§ **AUFGABE**
Greifen Sie den Text über interne Audits und die Norm ISO 9001 auf und führen Sie ihn nach seinem letzten Satz weiter.

§ **TEXTBLOCK**
※

Auswirkungen der neuen Norm auf interne Audits
Eine wichtige Aufgabe der Unternehmensleitung besteht in der Führung der Mitarbeiter durch Zielvereinbarungen und in der ständigen Verbesserung der Prozesseffizienz; sie soll bei Bedarf steuernd eingreifen. Aus dieser Situation ergeben sich für das interne Audit neue Aufgabenstellungen. Der Schwerpunkt liegt nicht mehr in der Frage, ob festgelegte Regelungen eingehalten werden, sondern vielmehr in der Frage, wie die Prozesseffizienz (also der wirtschaftliche Aspekt des Managementsystems) verbessert werden kann. Die Unterstützung des ständigen Verbesserungsprozesses durch geeignete Informationen an die Führungskräfte muss also das Ziel von internen Audits der Zukunft sein, wenn sie noch Sinn ergeben sollen.
Sie müssen sich deshalb an den Prozessabläufen orientieren und sowohl deren Effektivität (Wirksamkeit) als auch Effizienz (Wirtschaftlichkeit) im Auge haben. Das Bild zeigt, wie jeder Prozess mit nicht erwünschten Blind- und Fehlleistungsanteilen behaftet ist; diese Anteile steigen mit der Größe des Unternehmens und es gilt, diese zu minimieren (Blindleistung) bzw. zu eliminieren (Fehlleistung).
Wie müssen die internen Auditoren in Zukunft vorgehen, um den Prozesseignern Wege aufzuzeigen, wie die Prozesseffizienz verbessert werden kann?
Eine Möglichkeit ist die Beurteilung der Prozesseffektivität und des Prozess – Reifegrades, der sich auch als interner Benchmarking – Wert für die einzelnen Prozesse eignet.
Fazit
Die wirtschaftliche Situation Deutschlands ist zur Zeit alles andere als zufriedenstellend. Deutschland ist bezüglich Wirtschaftswachstum Schlusslicht in Europa. Trotzdem wird die Norm ISO 9001 weiterhin mit größter Akribie verbreitet und ihre Anwendung durch Zertifizierungen in allen Branchen nachgewiesen. Hat das noch einen Nutzen? Oder geht es uns jetzt so wie England? Dort hat man Mitte der 80er Jahre versucht, durch Einführung der Zertifizierung von Managementsystemen die Qualitätsführerschaft in Europa einzunehmen. Dieses Ziel wurde bis heute nicht erreicht. Daraus lässt sich ableiten, dass Produkt- und Servicequalität nicht durch eine System-Norm erzielt wird, sondern nur durch kreative Ingenieure, gute Kaufleute und gutes Marketing sowie qualifizierte und motivierte Mitarbeiter. Und aus dem deutschen Beispiel lässt sich erkennen, dass Qualität alleine den Erfolg nicht dauerhaft sicherstellt, wenn nicht auch der wirtschaftlichste Weg dazu gewählt wird, d.h. die Kosten gesenkt werden.

※

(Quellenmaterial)
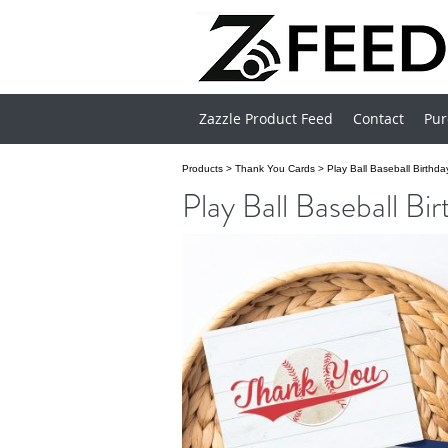
Zazzle Product Feed
Contact
Pur
Products
>
Thank You Cards
>
Play Ball Baseball Birthd
Play Ball Baseball B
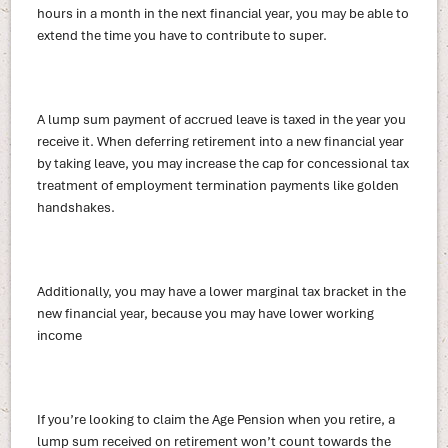
hours in a month in the next financial year, you may be able to
extend the time you have to contribute to super.
A lump sum payment of accrued leave is taxed in the year you
receive it. When deferring retirement into a new financial year
by taking leave, you may increase the cap for concessional tax
treatment of employment termination payments like golden
handshakes.
Additionally, you may have a lower marginal tax bracket in the
new financial year, because you may have lower working
income
If you’re looking to claim the Age Pension when you retire, a
lump sum received on retirement won’t count towards the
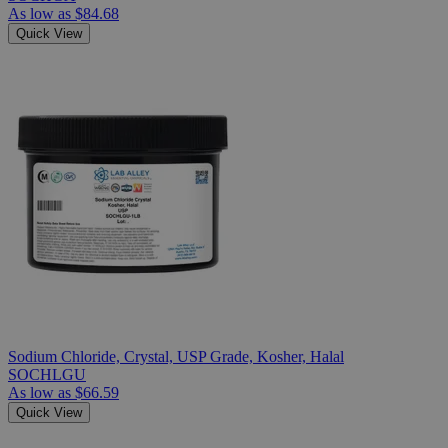
As low as
$84.68
Quick View
Sodium Chloride, Crystal, USP Grade, Kosher, Halal
SOCHLGU
As low as
$66.59
Quick View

※

§ **LÖSUNG**
Muss daraus nicht gefolgert werden, dass anstelle der externen Audits wirksamere Methoden einzusetzen und das vergebliche Streben der Auditoren nach Verwirklichung der Null-Fehler Theorie und das Feilschen um Manntage vor Ort zu beenden?
Es wäre volkswirtschaftlich nützlicher, wenn die heute vorhandenen Auditoren mit Managementerfahrung als Berater in den Unternehmen tätig würden, die ohne externe Unterstützung kein vernünftiges Managementsystem zustande bringen.
Interne Audits müssen verstärkt dazu eingesetzt werden, die Blind- und Fehlleistungsanteile aller wertschöpfenden Prozesse abzubauen. Ermittlungen zufolge entstehen etwa 30% bis 40% der im Unternehmen verursachten Kosten durch nicht Wert schöpfende Blind- und Fehlleistungen. Würde man diese Kosten durch effizientere Prozessabläufe halbieren, so käme eine Ertragssteigerung in vielfacher Höhe des derzeitigen Profits zustande. Genau dies sind die so oft beklagten fehlenden Kapitaldecken in mittelständischen Unternehmen.
Deshalb
Externe Audits (durch Kunden und Zertifizierungsunternehmen) müssen in Zukunft mit der Zielsetzung erfolgen, die Effektivität von Managementsystemen festzustellen. Dazu kann der Aufwand gegenüber der bisherigen Praxis deutlich reduziert werden (siehe oben).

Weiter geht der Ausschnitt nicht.